> **What is expected**:
Retype nothing except the lines below from the one with "šampon i bićete iznenađeni" through the one with "22.07.2026 – Fue", exactly, with images left out.
[Start of section]
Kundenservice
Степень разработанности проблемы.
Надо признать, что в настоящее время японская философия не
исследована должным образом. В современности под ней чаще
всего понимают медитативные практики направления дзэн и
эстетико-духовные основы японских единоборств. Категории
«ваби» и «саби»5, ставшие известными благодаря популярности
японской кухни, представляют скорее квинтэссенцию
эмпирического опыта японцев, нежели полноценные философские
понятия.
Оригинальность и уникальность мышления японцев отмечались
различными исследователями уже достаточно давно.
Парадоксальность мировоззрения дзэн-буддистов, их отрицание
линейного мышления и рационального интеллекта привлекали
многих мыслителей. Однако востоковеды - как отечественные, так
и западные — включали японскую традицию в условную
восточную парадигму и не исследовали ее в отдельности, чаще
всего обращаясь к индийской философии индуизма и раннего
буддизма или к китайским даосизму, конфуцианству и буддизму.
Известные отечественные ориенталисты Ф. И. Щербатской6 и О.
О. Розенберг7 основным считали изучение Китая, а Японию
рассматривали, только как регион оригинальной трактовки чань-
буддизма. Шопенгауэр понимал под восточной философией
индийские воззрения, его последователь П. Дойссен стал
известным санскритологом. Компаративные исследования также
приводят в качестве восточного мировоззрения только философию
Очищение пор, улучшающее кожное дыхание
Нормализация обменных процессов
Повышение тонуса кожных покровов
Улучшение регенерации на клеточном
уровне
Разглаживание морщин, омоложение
[End of section]
[Start of section]
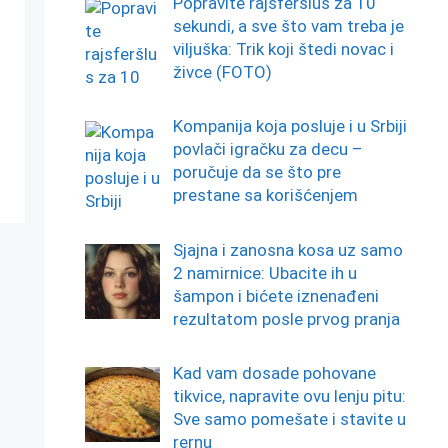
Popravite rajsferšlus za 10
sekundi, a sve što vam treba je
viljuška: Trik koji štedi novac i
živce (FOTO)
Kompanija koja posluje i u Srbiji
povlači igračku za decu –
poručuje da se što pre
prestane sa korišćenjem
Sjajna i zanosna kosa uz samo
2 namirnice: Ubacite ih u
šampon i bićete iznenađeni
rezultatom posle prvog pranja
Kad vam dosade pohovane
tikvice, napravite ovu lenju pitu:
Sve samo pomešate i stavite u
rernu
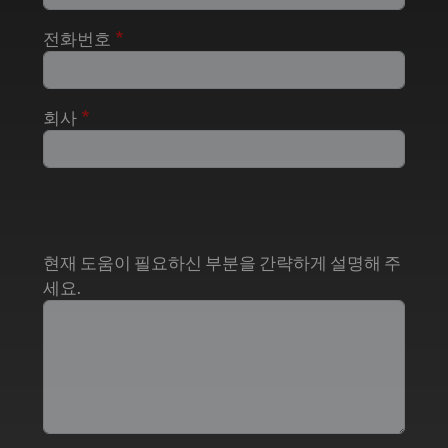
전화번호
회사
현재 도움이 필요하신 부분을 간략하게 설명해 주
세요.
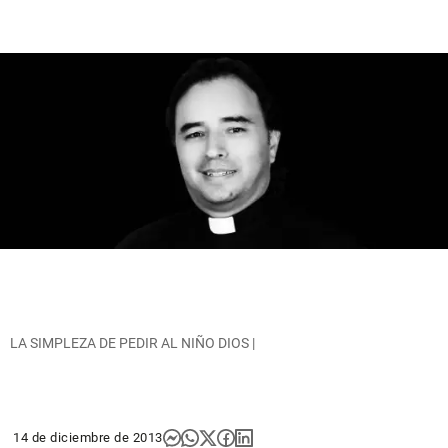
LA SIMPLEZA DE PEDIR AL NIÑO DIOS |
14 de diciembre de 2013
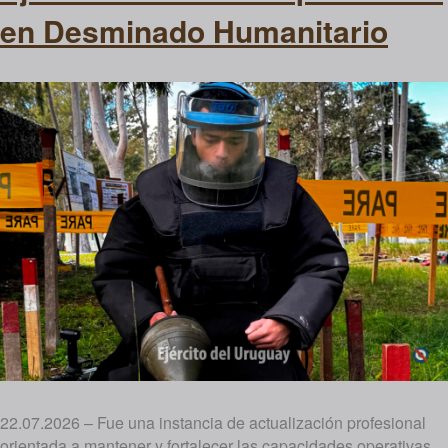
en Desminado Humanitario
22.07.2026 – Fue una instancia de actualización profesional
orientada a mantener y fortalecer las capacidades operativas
[End of section]
> **Finished exercise**:
šampon i bićete iznenađeni
rezultatom posle prvog pranja
Kad vam dosade pohovane
tikvice, napravite ovu lenju pitu:
Sve samo pomešate i stavite u
rernu
전화번호
회사
현재 도움이 필요하신 부분을 간략하게 설명해 주
세요.
LA SIMPLEZA DE PEDIR AL NIÑO DIOS |
14 de diciembre de 2013
en Desminado Humanitario
22.07.2026 – Fue una instancia de actualización profesional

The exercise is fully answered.